Sconcerta anche l’idea scenografica di sviluppare la vicenda in una cornice di praticabili e ballatoi costruiti con pedane e tubi metallici scuri, fari rugginosi e rotti da fabbrica dismessa, fumi che simulano le incursioni della nebbia e la costante evocazione dei minacciosi ‘capannoni’ dove vivono i giovani criminali che Lewis intende redimere con ostinazione maniacale. Il tutto assai più adatto agli spettacoli berlinesi anni ’70 dello Schaubühne, sia pure in chiave decisamente minore e inconsapevolmente parodistica.

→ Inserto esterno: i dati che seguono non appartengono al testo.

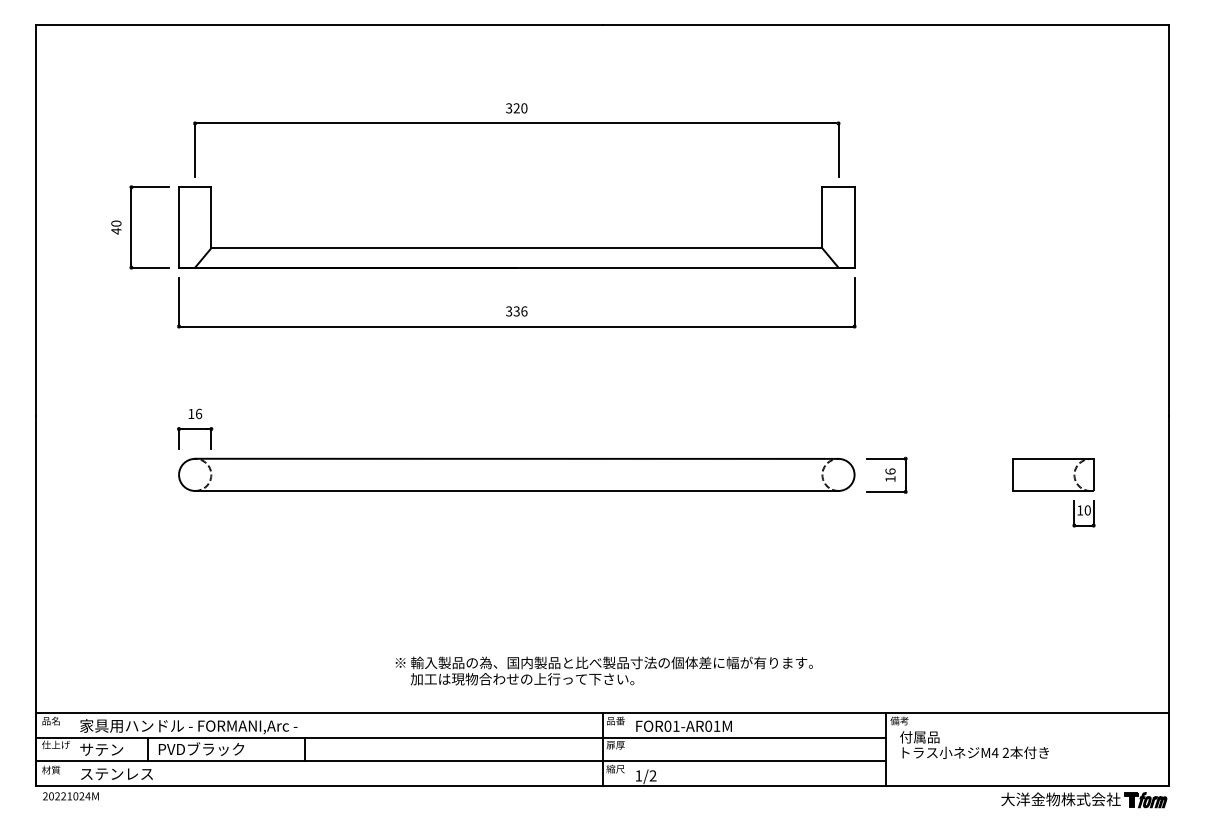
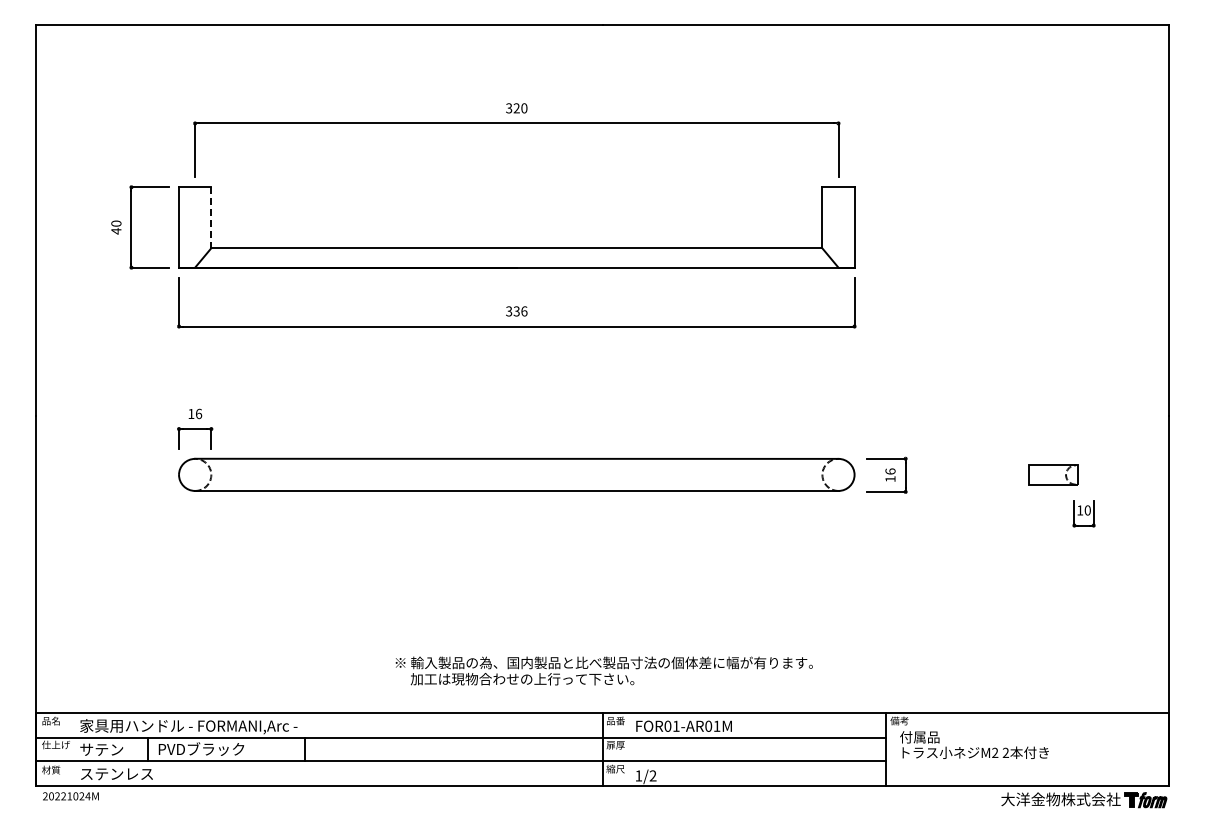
line at (211, 217): solid -> dashed
part at (1053, 474) size: 83x34 px -> 51x22 px
text at (994, 752): M4 -> M2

Debole e didascalica – un finale a coda di pesce – la trovata di ‘svelare’ il meccanismo narrativo di Agatha Christie, ossia situare gli avvenimenti reali nel retrobottega del visibile, stratagemma che lo accomuna al teatro. Tuttavia l’enunciazione meticolosa sottrae agli eventi la capacità di inquietare, che consiste proprio nella graduale presa di coscienza del lettore di non trovarsi mai al posto giusto, nel punto di osservazione ideale, di lasciarsi fuorviare di volta in volta dalle apparenze.